→ Quoted text

+---+

Then, in 2005, 52 people from all walks of life were killed and around 700 people were injured when suicide bombers linked to al-Qaeda detonated bombs in London—another example of how these people will strike the free world and kill innocent people of all faiths and all nationalities. They do not consider who they are going to affect. Since 2001, more than 110 Australians have died as a result of terrorist attacks.

So last Sunday was a time for me to think not only of the events of 9-11 2001 but also of the events since that time. We as a nation have played our part with like-minded countries to do our bit to make sure events such as those we have seen in Bali, London, New York, Washington and Pennsylvania can never happen again. I often think of things said about the Second World War when Hitler was on the rise in Germany and when he invaded Poland. There were people at that time who thought that Hitler would not invade Poland and would never be a force for evil. There is a saying: 'If good men do nothing, evil will persist.' Good people—women and men—of like minds have joined together and done so many good things to make sure that we play our part as Australians in helping other countries ensure that their country is free of the tyranny of terrorists.

Tonight I honour all those who have lost their lives. I refer to all those people who played such a significant part and also of course those who lost loved ones. We remember you and we always will. We need to learn from the cowardly attacks that caused those untimely deaths in 9-11 and in other terrorist attacks since. We have to do everything we can to further reduce the risk of terrorist attacks not only here in Australia but also around the world. We remember all who have been involved and all who have lost loved ones. I will never forget that day in my life and the subsequent events, and I admire those who have come together to make sure that the tyranny of terrorism can never get a foothold in the free world again.

+---+

→ Supplied information
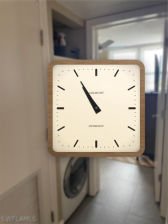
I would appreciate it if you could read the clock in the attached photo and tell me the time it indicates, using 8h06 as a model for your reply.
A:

+---+

→ What the task asks
Answer these questions from the passage on terrorism.
1. How many people were killed in the 2005 London bombings?
2. How many Australians have died as a result of terrorist attacks since 2001?
3. Which country did Hitler invade, according to the passage?
None of the lines are needed for this.

→ Completed task
1. 52 people
2. More than 110
3. Poland